Más tarde, ella recordaría su comportamiento y se asombraría como si se tratase de una especie de aberración que mirara desde lejos. En los cientos de veces que repasó la escena, fue borrando la importancia, la abrumadora emoción, y se quedó solamente con ciertos detalles. Su ropa interior, la de diario, inadecuada, tirada por encima de una prensa de planchado para pantalones; la forma en que se habían reído como locos después en el suelo bajo el edredón sintético y estampado del hotel; la forma alegre con la que él le había devuelto la llave al recepcionista esa tarde con un encanto poco apropiado.

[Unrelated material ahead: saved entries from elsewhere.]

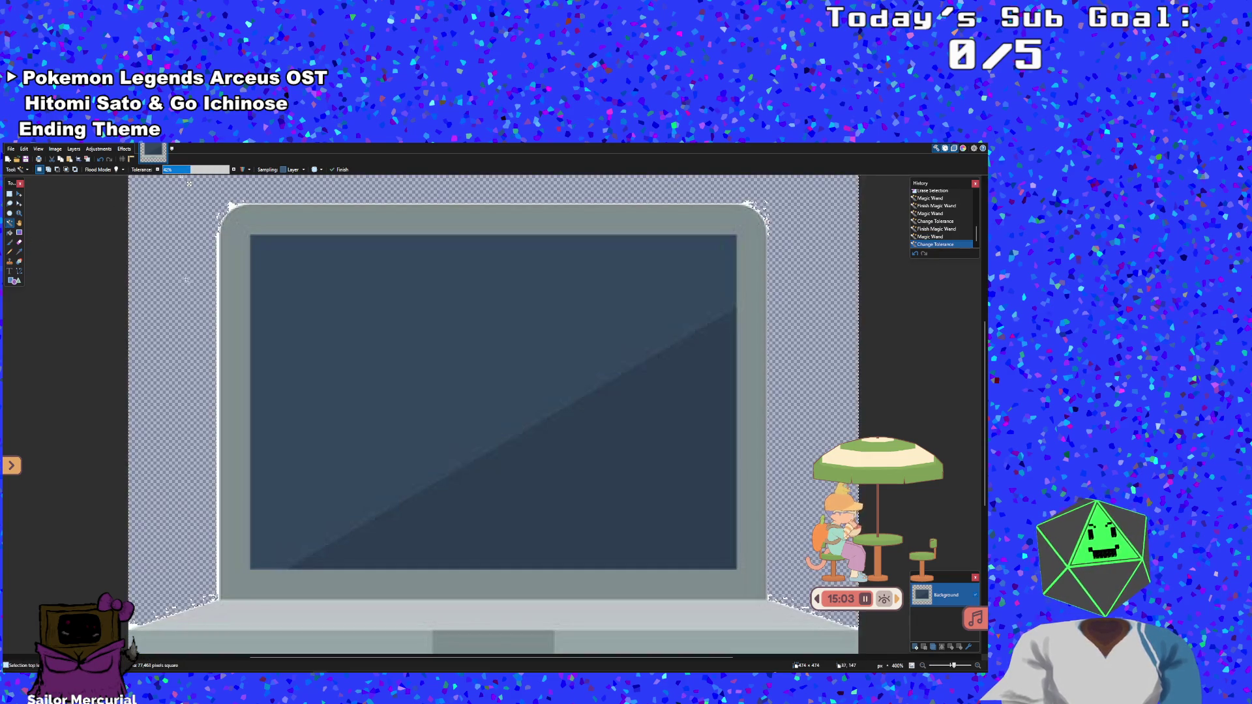
{"action": "left_click", "coordinate": [224, 268]}
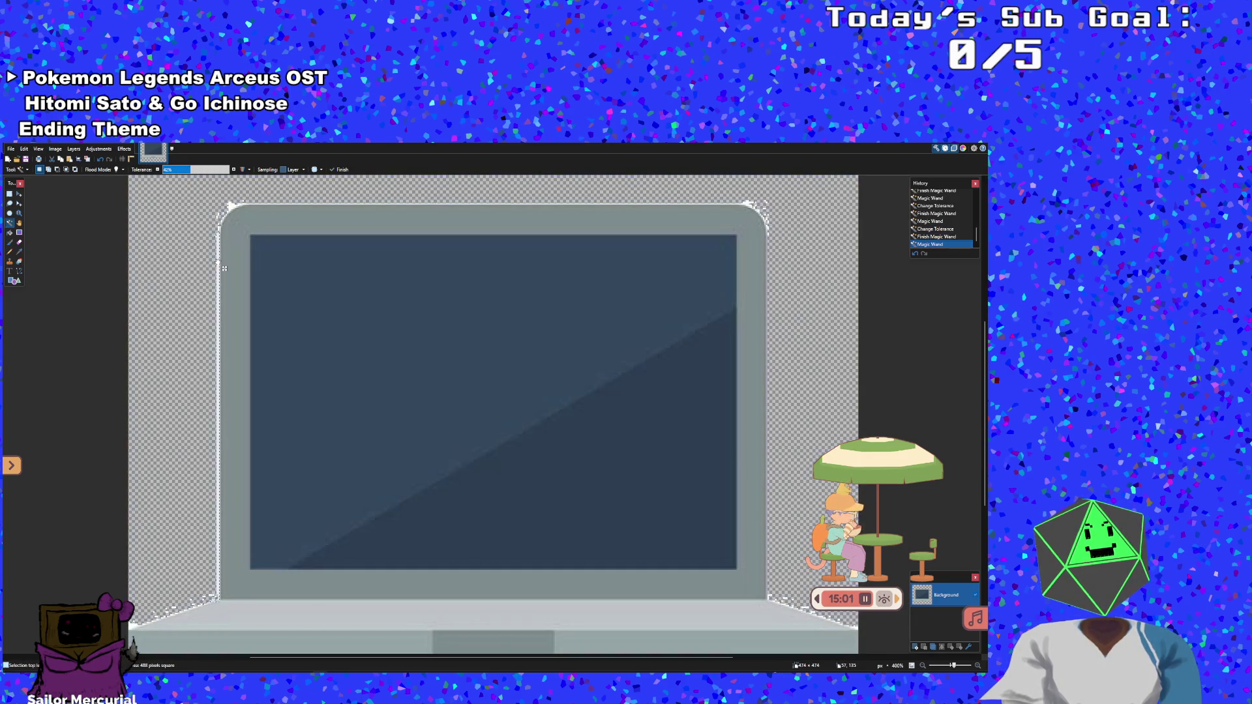
{"action": "key", "text": "Delete"}
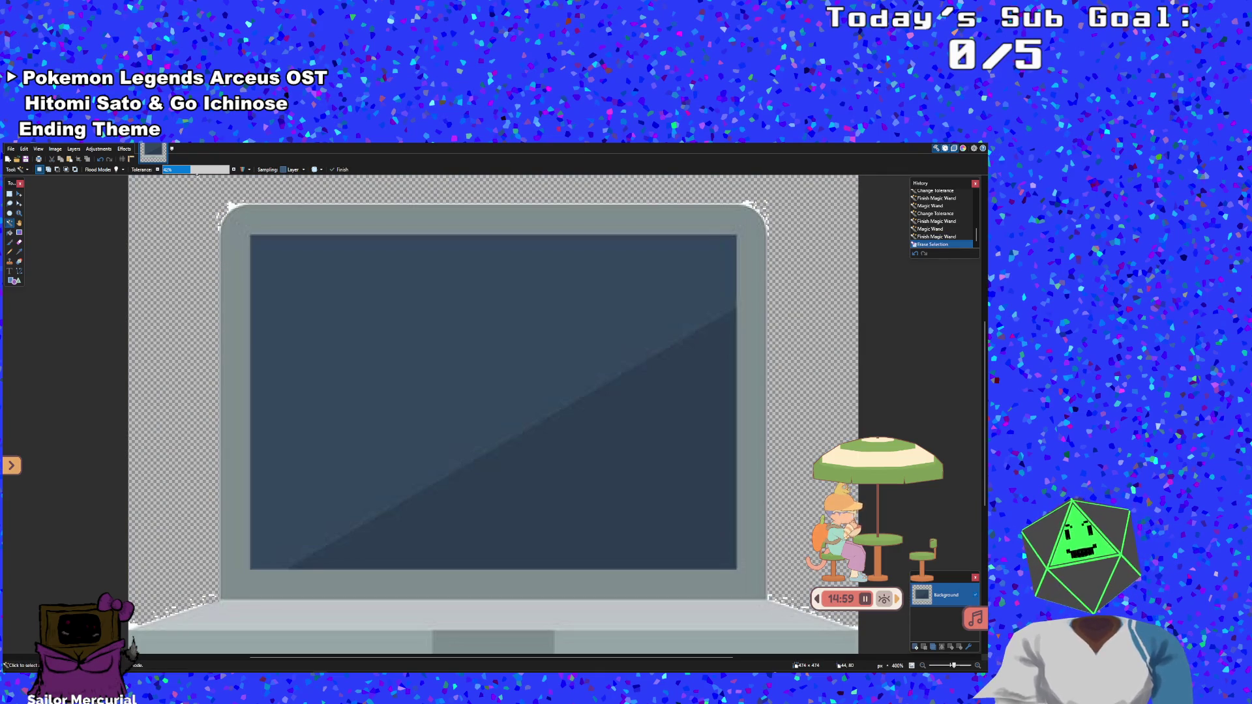
{"action": "left_click", "coordinate": [236, 215]}
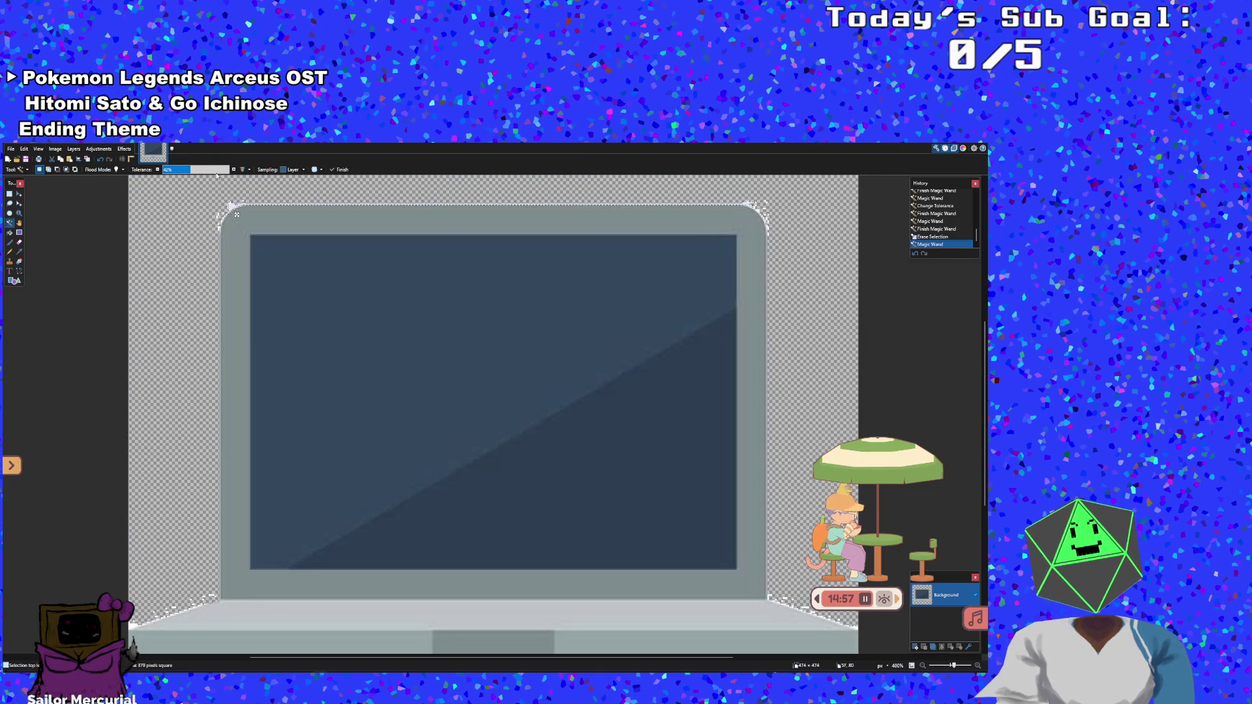
{"action": "left_click_drag", "start_coordinate": [199, 170], "coordinate": [201, 170]}
{"action": "key", "text": "Delete"}
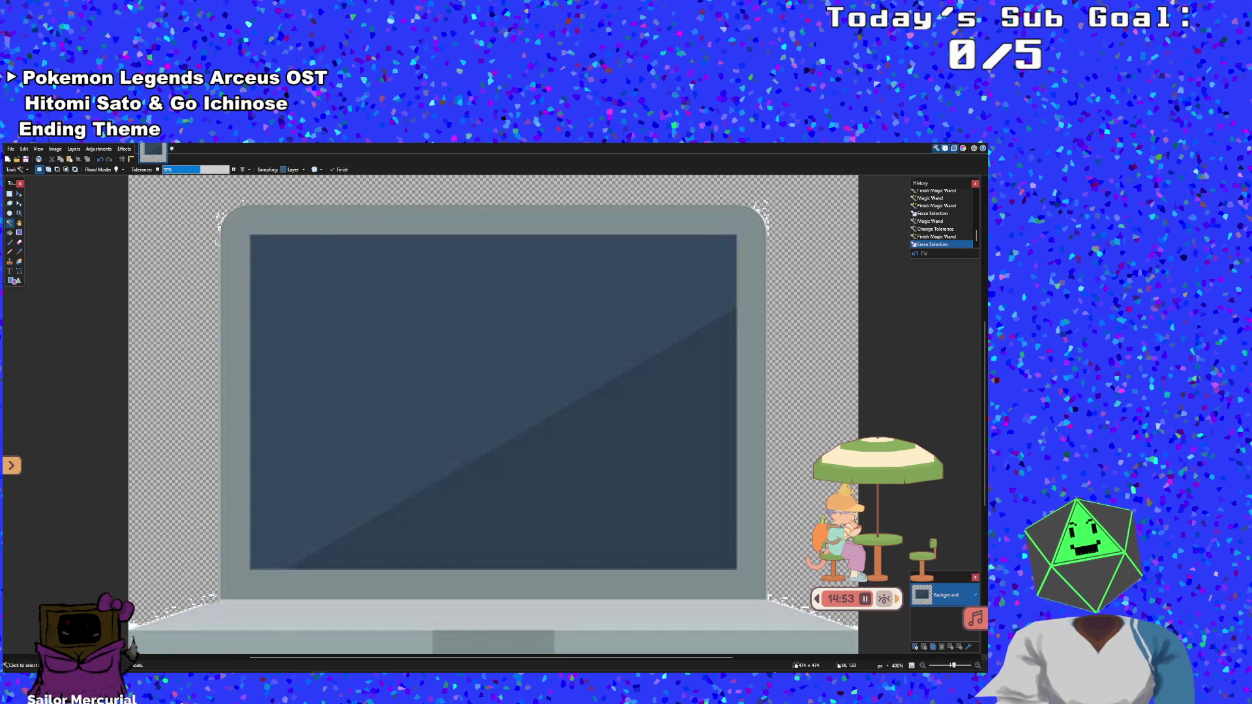
{"action": "left_click", "coordinate": [762, 213]}
{"action": "key", "text": "Delete"}
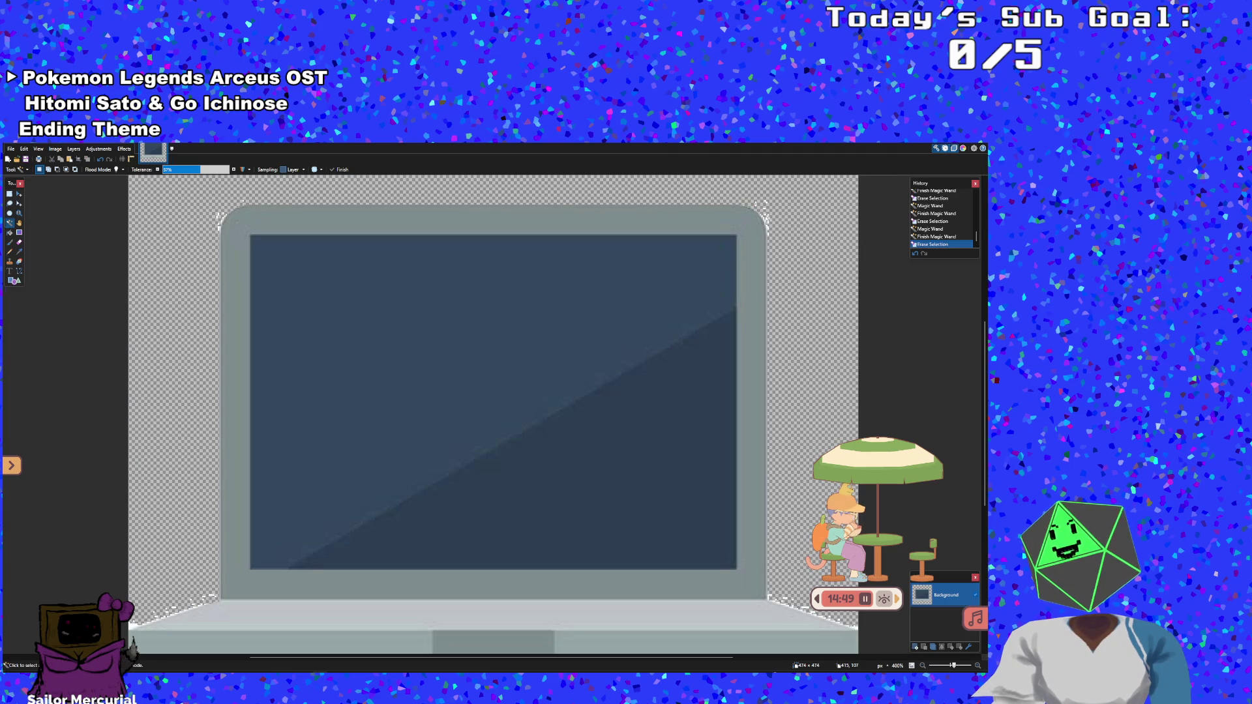
{"action": "scroll", "coordinate": [702, 384], "scroll_direction": "down", "scroll_amount": 3}
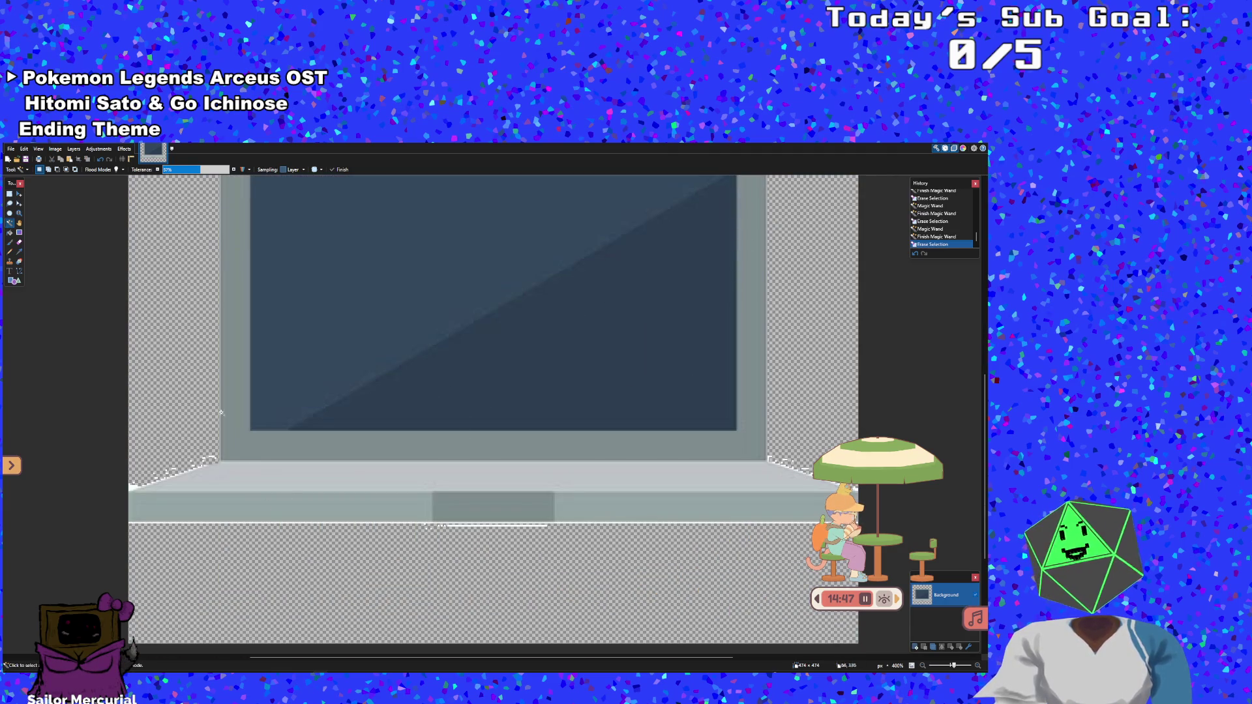
With an enlarged Eraser brush, wipe the white line under the laptop base, undoing the final stroke
{"action": "left_click", "coordinate": [19, 242]}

La había llamado dos días después, cuando el eufórico impacto de ese día se estaba convirtiendo en algo más decepcionante.

—Sabes que estoy casado —dijo él—. Has leído mis recortes.

He buscado en Google hasta la última referencia que aparece sobre ti, se dijo ella en silencio.

—Nunca antes he sido… infiel. Aún no sé cómo interpretar lo que pasó.

—La culpa fue de la quiche —bromeó ella con una mueca de dolor.

—Has provocado algo en mí, Ellie Haworth. No he escrito una palabra en cuarenta y ocho horas. —Hizo una pausa—. Haces que olvide lo que quiero decir.

Entonces, estoy condenada, pensó ella, pues, nada más sentir el peso de él sobre ella, su boca contra la suya, había sabido —a pesar de todo lo que siempre les había dicho a sus amigos sobre los hombres casados, de todo lo que siempre había pensado— que solo necesitaría el menor reconocimiento por parte de él de lo que había pasado para perderse.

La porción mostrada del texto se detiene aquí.